Sherly menegaskan, program umroh resmi Pemprov Malut telah dilaksanakan pada September 2025, dan hingga kini belum ada penetapan resmi untuk pemberangkatan tahun 2026.
“Belakangan ini beredar informasi adanya pihak yang mengatasnamakan Pemerintah Provinsi Maluku Utara untuk meminta sejumlah uang dengan alasan persiapan atau kelancaran program umroh.

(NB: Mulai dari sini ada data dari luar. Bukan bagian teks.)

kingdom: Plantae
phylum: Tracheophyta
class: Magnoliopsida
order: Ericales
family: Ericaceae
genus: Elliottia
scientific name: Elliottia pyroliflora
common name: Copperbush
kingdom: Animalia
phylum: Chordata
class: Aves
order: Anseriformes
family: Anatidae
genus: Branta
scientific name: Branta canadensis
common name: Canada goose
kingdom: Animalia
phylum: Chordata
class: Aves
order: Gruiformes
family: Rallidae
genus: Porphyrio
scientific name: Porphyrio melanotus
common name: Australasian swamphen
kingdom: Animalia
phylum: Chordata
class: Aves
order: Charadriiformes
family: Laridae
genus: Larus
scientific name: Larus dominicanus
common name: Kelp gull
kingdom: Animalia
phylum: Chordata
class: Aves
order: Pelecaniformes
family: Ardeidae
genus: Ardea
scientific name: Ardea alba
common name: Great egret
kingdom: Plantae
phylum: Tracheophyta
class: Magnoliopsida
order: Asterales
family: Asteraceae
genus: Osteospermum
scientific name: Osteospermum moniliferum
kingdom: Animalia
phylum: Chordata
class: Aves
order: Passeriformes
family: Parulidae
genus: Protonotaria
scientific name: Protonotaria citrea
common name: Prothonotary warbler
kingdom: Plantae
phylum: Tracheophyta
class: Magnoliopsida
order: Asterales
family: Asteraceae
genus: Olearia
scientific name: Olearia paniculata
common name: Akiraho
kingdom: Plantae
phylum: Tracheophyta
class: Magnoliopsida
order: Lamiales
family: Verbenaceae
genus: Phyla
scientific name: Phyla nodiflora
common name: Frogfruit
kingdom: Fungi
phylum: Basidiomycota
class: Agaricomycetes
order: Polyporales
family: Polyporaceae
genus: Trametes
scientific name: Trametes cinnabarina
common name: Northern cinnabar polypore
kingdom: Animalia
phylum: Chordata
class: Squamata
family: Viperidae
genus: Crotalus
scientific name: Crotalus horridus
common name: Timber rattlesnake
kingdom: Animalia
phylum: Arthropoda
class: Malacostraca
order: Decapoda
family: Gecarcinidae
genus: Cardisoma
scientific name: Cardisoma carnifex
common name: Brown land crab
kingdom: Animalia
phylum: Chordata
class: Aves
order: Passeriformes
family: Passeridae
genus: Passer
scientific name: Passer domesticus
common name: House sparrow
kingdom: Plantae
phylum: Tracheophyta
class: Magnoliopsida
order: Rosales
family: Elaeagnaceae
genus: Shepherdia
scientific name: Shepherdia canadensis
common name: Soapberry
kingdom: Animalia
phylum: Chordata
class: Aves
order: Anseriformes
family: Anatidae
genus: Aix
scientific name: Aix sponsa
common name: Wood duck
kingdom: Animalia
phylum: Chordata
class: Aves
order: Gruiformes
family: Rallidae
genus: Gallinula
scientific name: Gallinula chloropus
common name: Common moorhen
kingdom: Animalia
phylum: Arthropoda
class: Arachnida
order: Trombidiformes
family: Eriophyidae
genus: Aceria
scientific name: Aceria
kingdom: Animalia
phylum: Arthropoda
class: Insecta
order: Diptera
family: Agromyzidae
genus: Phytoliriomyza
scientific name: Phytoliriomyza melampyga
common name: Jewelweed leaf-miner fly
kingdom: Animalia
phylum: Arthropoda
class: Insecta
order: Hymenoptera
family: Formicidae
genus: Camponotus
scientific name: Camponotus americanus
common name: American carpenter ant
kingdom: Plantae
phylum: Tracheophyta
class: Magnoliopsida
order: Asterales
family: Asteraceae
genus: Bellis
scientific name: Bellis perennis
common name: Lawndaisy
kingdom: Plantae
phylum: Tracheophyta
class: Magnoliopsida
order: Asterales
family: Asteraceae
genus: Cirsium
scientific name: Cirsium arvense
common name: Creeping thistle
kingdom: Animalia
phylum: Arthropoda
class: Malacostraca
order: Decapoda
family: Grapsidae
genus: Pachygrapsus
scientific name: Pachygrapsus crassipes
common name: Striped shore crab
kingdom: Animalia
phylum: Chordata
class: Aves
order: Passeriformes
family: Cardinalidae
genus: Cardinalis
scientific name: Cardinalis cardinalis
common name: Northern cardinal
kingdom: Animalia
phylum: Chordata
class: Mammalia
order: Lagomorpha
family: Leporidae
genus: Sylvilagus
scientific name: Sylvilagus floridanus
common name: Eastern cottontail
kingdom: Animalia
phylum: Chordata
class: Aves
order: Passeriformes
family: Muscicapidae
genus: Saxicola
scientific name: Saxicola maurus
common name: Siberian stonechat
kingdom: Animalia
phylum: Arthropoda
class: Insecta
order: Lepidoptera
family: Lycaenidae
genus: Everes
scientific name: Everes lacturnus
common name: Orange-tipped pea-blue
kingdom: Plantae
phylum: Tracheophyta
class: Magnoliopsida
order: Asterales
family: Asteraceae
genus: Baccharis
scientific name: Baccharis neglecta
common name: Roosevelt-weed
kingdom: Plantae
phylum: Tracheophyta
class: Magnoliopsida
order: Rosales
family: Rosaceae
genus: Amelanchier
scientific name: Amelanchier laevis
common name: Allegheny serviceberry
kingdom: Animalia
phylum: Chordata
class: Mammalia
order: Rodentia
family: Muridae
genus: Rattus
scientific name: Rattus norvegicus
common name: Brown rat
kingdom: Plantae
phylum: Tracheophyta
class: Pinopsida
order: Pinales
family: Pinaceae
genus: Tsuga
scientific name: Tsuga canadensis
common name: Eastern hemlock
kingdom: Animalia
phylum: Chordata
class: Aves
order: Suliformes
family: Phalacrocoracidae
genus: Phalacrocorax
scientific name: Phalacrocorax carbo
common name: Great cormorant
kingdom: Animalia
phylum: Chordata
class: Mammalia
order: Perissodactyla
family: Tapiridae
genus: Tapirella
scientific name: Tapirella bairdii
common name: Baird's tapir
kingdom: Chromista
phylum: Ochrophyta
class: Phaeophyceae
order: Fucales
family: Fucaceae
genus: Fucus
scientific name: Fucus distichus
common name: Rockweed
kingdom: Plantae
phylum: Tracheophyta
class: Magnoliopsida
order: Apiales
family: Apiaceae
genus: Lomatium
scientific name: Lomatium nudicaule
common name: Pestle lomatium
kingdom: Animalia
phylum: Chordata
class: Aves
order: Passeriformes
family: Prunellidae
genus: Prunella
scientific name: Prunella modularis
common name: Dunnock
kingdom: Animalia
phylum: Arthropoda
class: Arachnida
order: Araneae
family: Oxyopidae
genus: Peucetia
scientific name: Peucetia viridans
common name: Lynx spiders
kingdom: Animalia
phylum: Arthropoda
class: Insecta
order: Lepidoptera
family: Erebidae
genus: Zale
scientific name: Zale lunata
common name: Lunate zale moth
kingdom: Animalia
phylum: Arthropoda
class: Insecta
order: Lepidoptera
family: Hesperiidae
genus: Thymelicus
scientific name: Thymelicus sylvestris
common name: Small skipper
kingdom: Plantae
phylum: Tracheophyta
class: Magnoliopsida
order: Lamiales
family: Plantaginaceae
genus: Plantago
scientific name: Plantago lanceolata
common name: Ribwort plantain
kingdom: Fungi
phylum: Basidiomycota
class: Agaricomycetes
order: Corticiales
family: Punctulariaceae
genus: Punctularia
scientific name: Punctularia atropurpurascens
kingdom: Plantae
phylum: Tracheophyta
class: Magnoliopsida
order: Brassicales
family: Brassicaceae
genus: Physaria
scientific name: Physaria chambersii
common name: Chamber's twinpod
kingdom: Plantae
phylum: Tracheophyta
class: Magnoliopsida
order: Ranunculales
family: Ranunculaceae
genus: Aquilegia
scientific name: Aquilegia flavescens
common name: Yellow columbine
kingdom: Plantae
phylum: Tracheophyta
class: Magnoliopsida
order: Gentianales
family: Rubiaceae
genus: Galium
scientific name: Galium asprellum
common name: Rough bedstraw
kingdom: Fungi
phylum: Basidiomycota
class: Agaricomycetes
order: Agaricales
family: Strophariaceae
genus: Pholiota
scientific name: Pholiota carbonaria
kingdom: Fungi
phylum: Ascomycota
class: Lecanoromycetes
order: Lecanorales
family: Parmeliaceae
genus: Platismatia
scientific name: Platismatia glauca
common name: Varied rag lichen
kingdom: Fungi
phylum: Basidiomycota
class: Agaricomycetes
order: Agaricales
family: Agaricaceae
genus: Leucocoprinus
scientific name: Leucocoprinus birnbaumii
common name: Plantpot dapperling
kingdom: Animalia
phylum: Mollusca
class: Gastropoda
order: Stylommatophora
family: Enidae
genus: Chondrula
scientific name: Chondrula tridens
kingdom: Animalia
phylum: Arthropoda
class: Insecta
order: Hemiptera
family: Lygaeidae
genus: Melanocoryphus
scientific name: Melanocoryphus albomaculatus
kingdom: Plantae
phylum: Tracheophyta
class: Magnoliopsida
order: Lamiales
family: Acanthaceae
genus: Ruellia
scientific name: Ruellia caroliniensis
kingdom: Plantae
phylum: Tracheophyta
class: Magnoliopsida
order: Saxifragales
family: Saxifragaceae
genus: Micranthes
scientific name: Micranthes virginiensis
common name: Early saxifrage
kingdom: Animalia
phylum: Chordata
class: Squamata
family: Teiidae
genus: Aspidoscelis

Saya tegaskan, untuk tahun 2026 belum ada penetapan resmi,” kata Gubernur Sherly, Senin, 10 November 2025.
Ia mengingatkan masyarakat agar tidak mudah percaya terhadap pihak atau oknum yang mengaku perwakilan pemerintah maupun mitra Pemprov yang meminta uang dengan alasan apa pun.
“Itu bisa jadi modus penipuan,” tegasnya.
Sherly juga meminta warga yang menemukan praktik mencurigakan segera melapor ke pihak berwajib atau menghubungi Biro Kesejahteraan Rakyat (Kesra) Pemprov Malut melalui nomor 0822-1576-1041.
“Mari kita jaga bersama agar niat suci untuk beribadah tidak disalahgunakan oleh pihak yang tidak bertanggung jawab,” pungkasnya.
Diketahui, Pemerintah Provinsi Maluku Utara selalu mengimbau agar masyarakat selalu memverifikasi informasi melalui saluran resmi pemerintah, seperti website, akun media sosial @malutprov, atau pengumuman langsung dari instansi terkait.